DNA is a ladder-like structure; it’s a structure that carries information in its sequence of four different letters: A, C, G, T. These letters, which form pairs, make the rungs of the ladder. The pairing of bases—this combination of A and T, or C and G—means that the double-helix strand can separate, and then duplicate itself during cell division. Hence, one DNA double-helix strand becomes two double-helix strands in this process.
Every single cell in our body carries the same genetic information. Every cell can be traced, by cell division, back to that fertilized egg, with 23 chromosomes from our mother and 23 chromosomes from our father.
RNA
The genetic code converts the four-letter alphabet of DNA—that is, A, C, G and T—into a correct sequence of amino acids, and it uses ribonucleic acid, or RNA, to do this.
RNA’s structure is closely related to DNA; they’re both made of nucleic acids, but RNA is a single-stranded molecule, as opposed to DNA, which is the double-stranded molecule.
Single-stranded messenger RNA copies the base sequence of DNA. It copies a single gene segment, letter by letter, and then it carries that message to other parts of the cell. Groups of three bases on messenger RNA correspond to one amino acid, so that a DNA sequence corresponds directly to a sequence of amino acids in a protein.
What DNA and RNA Do
Transfer RNA is the molecule that makes this physical link. At one end of the transfer RNA, we have three base pairs, corresponding to three bases on the messenger RNA; on the other end, we have an amino acid. Then the ribosome provides the template for manufacturing the protein from messenger RNA.
As the ribosome spins, and as the messenger RNA feeds through it, one transfer RNA after another alights on the surface, fits into special places, and the amino acids snap together like beads in a string, forming the long chain which folds up into the protein, which functions in our body.
Every living thing, every cell in every living thing, uses the exact same genetic information in the exact same way. This understanding of the identical role of DNA and RNA in every organism has led to new technologies, at least new approaches for diagnosis, and new kinds of medical treatment.
Practical Applications
One key technology is polymerase chain reaction, or PCR, by which tiny amounts of DNA can be amplified.
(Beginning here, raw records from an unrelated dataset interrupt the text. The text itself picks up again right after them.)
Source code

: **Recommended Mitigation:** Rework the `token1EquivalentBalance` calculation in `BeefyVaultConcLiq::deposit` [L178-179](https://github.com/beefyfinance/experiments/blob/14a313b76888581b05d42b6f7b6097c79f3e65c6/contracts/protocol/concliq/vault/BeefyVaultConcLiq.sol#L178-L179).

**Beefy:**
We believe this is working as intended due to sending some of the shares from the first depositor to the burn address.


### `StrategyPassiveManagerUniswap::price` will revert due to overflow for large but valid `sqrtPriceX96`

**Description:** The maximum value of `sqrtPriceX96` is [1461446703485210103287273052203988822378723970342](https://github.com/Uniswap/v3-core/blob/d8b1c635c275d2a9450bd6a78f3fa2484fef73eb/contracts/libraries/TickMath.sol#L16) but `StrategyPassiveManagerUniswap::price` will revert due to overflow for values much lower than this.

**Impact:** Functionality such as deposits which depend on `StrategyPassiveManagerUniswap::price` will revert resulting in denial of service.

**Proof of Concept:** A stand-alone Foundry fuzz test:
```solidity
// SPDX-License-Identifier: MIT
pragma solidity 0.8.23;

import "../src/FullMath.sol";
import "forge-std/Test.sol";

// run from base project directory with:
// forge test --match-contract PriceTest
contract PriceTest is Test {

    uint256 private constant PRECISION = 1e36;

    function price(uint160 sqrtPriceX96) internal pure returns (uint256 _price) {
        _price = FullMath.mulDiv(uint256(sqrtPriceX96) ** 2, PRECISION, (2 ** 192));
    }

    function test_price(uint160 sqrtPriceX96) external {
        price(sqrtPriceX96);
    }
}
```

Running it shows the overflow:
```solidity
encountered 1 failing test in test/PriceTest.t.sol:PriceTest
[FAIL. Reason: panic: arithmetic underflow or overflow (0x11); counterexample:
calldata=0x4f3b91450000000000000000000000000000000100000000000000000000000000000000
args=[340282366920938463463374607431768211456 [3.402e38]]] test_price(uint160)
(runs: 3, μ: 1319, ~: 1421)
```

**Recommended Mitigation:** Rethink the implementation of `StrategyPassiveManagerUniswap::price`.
Relying on DNA’s ability to duplicate itself, PCR targets a specific short segment of DNA and copies it over and over and over again.
PCR is used in DNA fingerprinting, which is a technique that allows the identification of an individual from the DNA in a single cell. PCR is also used to target specific DNA sequences associated with various genetic diseases, for specific viruses, and other genetic regions of interest in various sorts of research activities.
The Human Genome Project provided a detailed map of the distribution of genes on all of our 23 chromosomes, as well as the distribution of genes on many other organisms. The mapping was accomplished by identifying the target sequences that are similar on every human genome. These sequence tags, as many as 100,000 of them, are like mile markers that define specific chromosome locations, and can be used to target these specific regions. Sequencing is now an automated process, and it’s one that allows us to learn more and more about the genomes of individuals of different species and eventually many different humans.
Common Questions about DNA and RNA
Deoxyribonucleic acid, or DNA, is the molecule that contains the genetic code. Biological information is stored in the DNA, which makes chromosomes and also the genes, which are the segments of chromosomes where the action really is.
The genetic code converts the four-letter alphabet of DNA—that is, A, C, G and T—into a correct sequence of amino acids, and it uses ribonucleic acid, or RNA, to do this. All living things use RNA to manufacture the proteins of life.
Polymerase chain reaction, or PCR, is used in DNA fingerprinting, which is a technique that allows the identification of an individual from the DNA in a single cell. PCR is also used to target specific DNA sequences associated with various genetic diseases, for specific viruses, and other genetic regions of interest in various sorts of research activities.